Decision tree for @attribute terminal-0 {true,false}
------------------
fuel-1 = 0: false (0.0)
fuel-1 = 1
|   action-1 = U
|   |   wallN-1 = true: false (127.0)
|   |   wallN-1 = false: true (440.0)
|   action-1 = D
|   |   wallS-1 = true: false (124.0)
|   |   wallS-1 = false: true (453.0)
|   action-1 = W
|   |   wallW-1 = true: false (241.0)
|   |   wallW-1 = false: true (291.0)
|   action-1 = E
|   |   wallE-1 = true: false (235.0)
|   |   wallE-1 = false: true (307.0)
|   action-1 = PickUp: false (560.0)
|   action-1 = DropOff: false (559.0/1.0)
|   action-1 = Refuel: false (515.0)
fuel-1 = 2: false (3769.0)
fuel-1 = 3: false (3835.0/1.0)
fuel-1 = 4: false (4127.0/1.0)
fuel-1 = 5: false (4286.0/1.0)
fuel-1 = 6: false (3600.0/2.0)
fuel-1 = 7: false (3241.0/1.0)
fuel-1 = 8: false (2810.0)
fuel-1 = 9: false (2196.0)
fuel-1 = 10: false (1693.0/1.0)
fuel-1 = 11: false (1250.0)
fuel-1 = 12: false (808.0/1.0)
fuel-1 = 13: false (0.0)

Decision tree for @attribute reward-0 {19,-1,-11,-21}
------------------
...
[Dynamics for each direction looks basically same
except for the wall adjacency test is different of course]
action-1 = E
|   fuel-1 = 0: -1 (0.0)
|   fuel-1 = 1
|   |   wallE-1 = true: -1 (235.0)
|   |   wallE-1 = false: -21 (307.0)
|   fuel-1 = 2: -1 (559.0)
|   fuel-1 = 3: -1 (586.0)
|   fuel-1 = 4: -1 (603.0)
|   fuel-1 = 5: -1 (582.0)
|   fuel-1 = 6: -1 (481.0)
|   fuel-1 = 7: -1 (452.0)
|   fuel-1 = 8: -1 (415.0)
|   fuel-1 = 9: -1 (302.0)
|   fuel-1 = 10: -1 (251.0)
|   fuel-1 = 11: -1 (180.0)
|   fuel-1 = 12: -1 (118.0)
|   fuel-1 = 13: -1 (0.0)
action-1 = PickUp: -11 (5057.0/103.0)
action-1 = DropOff: -11 (5173.0/9.0)
action-1 = Refuel: -1 (5048.0)
...

So those are the most interesting ones, others are less pretty.  For full disclosure I tried uploading all of the resulting trees, but something is wrong with wordpress right now.
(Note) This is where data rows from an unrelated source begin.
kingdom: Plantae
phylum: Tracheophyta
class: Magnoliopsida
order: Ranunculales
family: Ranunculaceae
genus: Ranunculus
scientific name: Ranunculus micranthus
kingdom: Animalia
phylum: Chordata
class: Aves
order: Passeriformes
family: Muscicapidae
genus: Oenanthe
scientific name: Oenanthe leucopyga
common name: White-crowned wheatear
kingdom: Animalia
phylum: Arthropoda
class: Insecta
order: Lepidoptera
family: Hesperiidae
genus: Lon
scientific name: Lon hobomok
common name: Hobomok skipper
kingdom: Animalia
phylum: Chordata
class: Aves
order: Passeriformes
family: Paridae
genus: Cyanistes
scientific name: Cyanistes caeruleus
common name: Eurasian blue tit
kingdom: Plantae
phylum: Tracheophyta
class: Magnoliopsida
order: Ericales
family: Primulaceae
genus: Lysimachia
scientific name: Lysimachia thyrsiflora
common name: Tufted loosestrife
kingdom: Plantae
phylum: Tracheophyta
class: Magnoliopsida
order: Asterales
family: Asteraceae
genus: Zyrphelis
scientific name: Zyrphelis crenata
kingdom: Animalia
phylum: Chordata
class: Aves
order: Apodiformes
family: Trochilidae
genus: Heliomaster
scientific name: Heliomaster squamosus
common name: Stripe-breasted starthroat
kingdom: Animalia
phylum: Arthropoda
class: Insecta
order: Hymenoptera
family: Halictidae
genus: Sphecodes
Anyway, I think thats a good/interesting start to the feature construction discussion.  I did force feed a number of variables to make this all easier, but its tough for the decision trees to function without them.  Other regression/classification algorithms may not need then, but the nice thing about the decision tree approach is that it is very clear which variables are found to contribute and which are not.